Alice. He’d forgotten Alice. There had to be a special hell for fathers such as he. “Alice, poppet,” he said, climbing into the coach, leaving the door open behind him, as the interior smelled far from fresh. His daughter looked rather pale and somehow smaller than he remembered her, as if she’d shrunk in both size and age, as she hugged her stuffed rabbit to her chest. “How are you feeling now?”
Alice sniffled, her bottom lip trembling. “I want to go home, Papa. Buttercup doesn’t like coaches. Coaches have too many bounces.”
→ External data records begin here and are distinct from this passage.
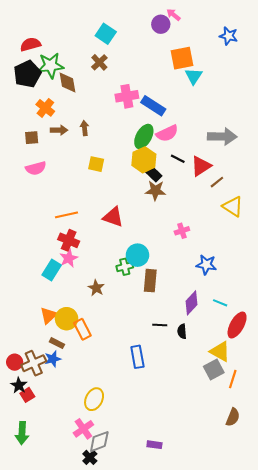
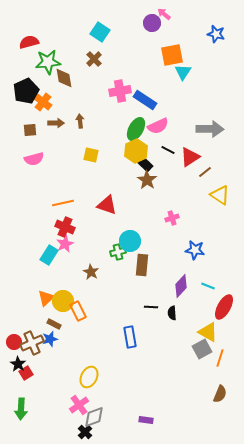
black pentagon: (27, 74) -> (26, 91), moved
brown star: (155, 191) -> (147, 180), turned 30

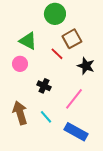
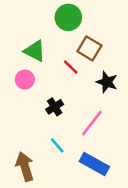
brown square: (72, 39) -> (89, 48), turned -30
black cross: (44, 86) -> (55, 107), turned 32
brown arrow: (20, 113) -> (25, 166), moved

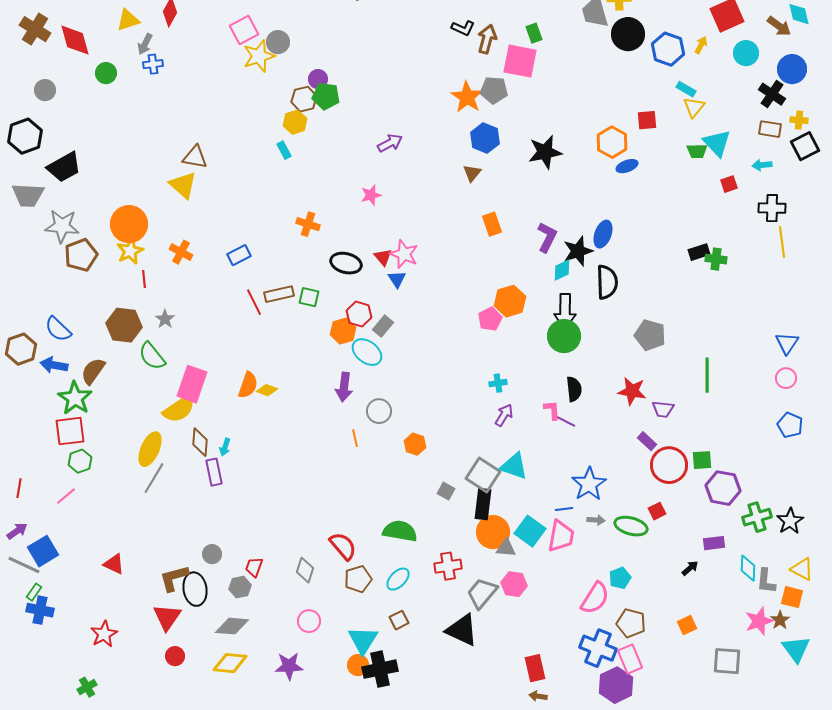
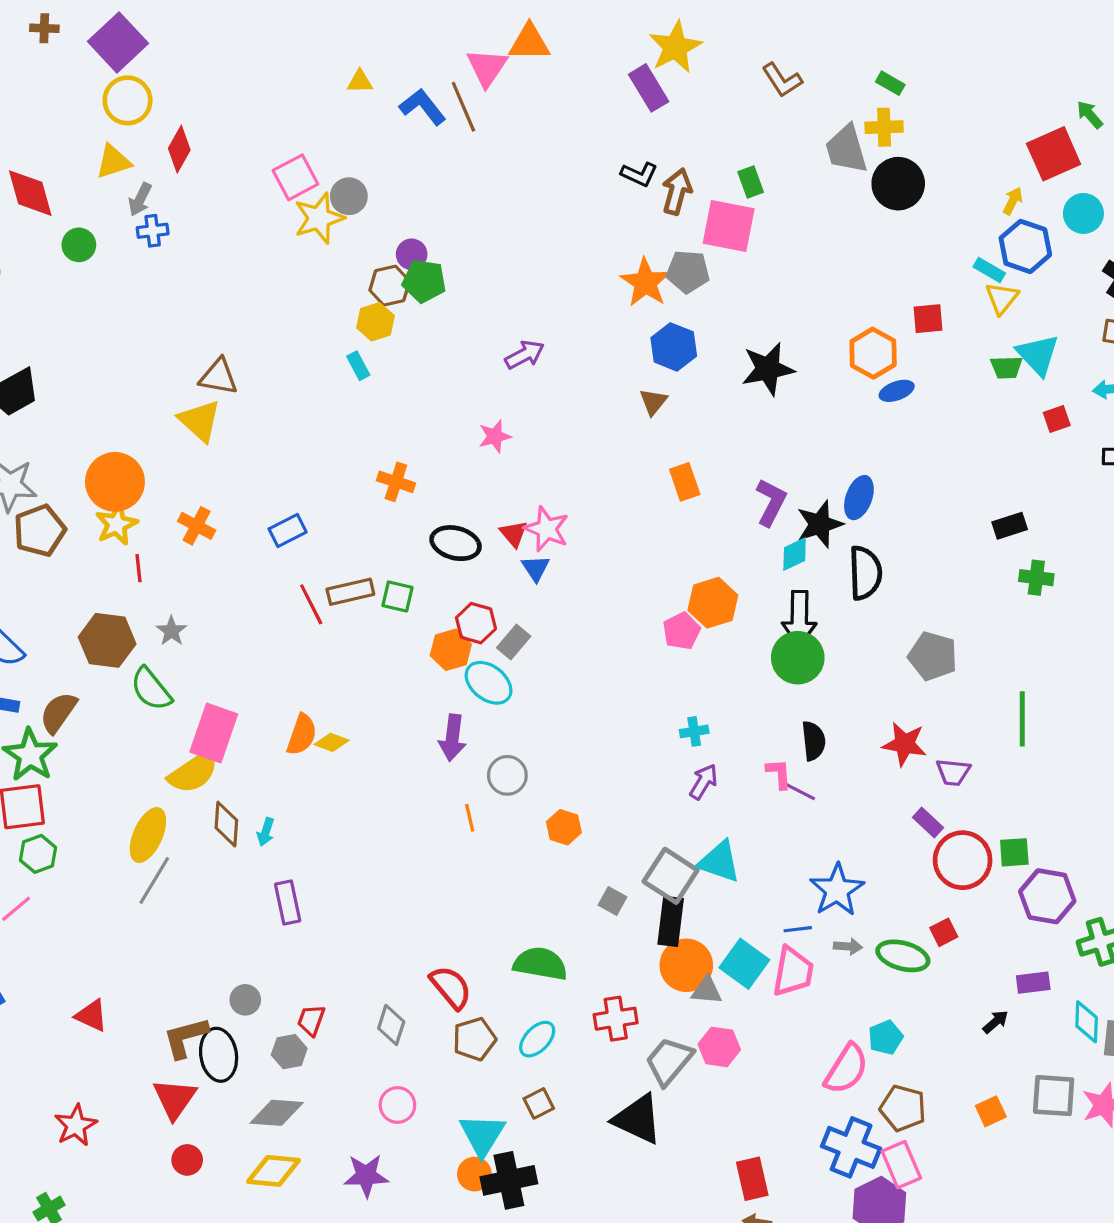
blue hexagon: (668, 49) -> (1025, 246), moved
green cross: (716, 259) -> (1036, 578), moved
purple rectangle: (214, 472) -> (288, 903), moved
gray square: (727, 661) -> (1054, 1096), moved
How could he have been so oblivious? Good weather, fine teams, a brisk pace and Becket Hall by ten that night. He’d been thoroughly enjoying himself up on Jacmel. And all without a single thought to his daughter’s comfort. He most certainly hadn’t thought about Miss Carruthers’s comfort…although he hadn’t been able to completely put the infuriating woman out of his mind.
“I’m afraid we can’t return to London, poppet,” he said, cudgeling his brain for some explanation the child might understand. Being rid of her would not have been a good starting point for that explanation. “But I promise that the coachman will drive much more carefully so there aren’t so many bumps. And tonight you’ll sleep in your own bed at Becket Hall.”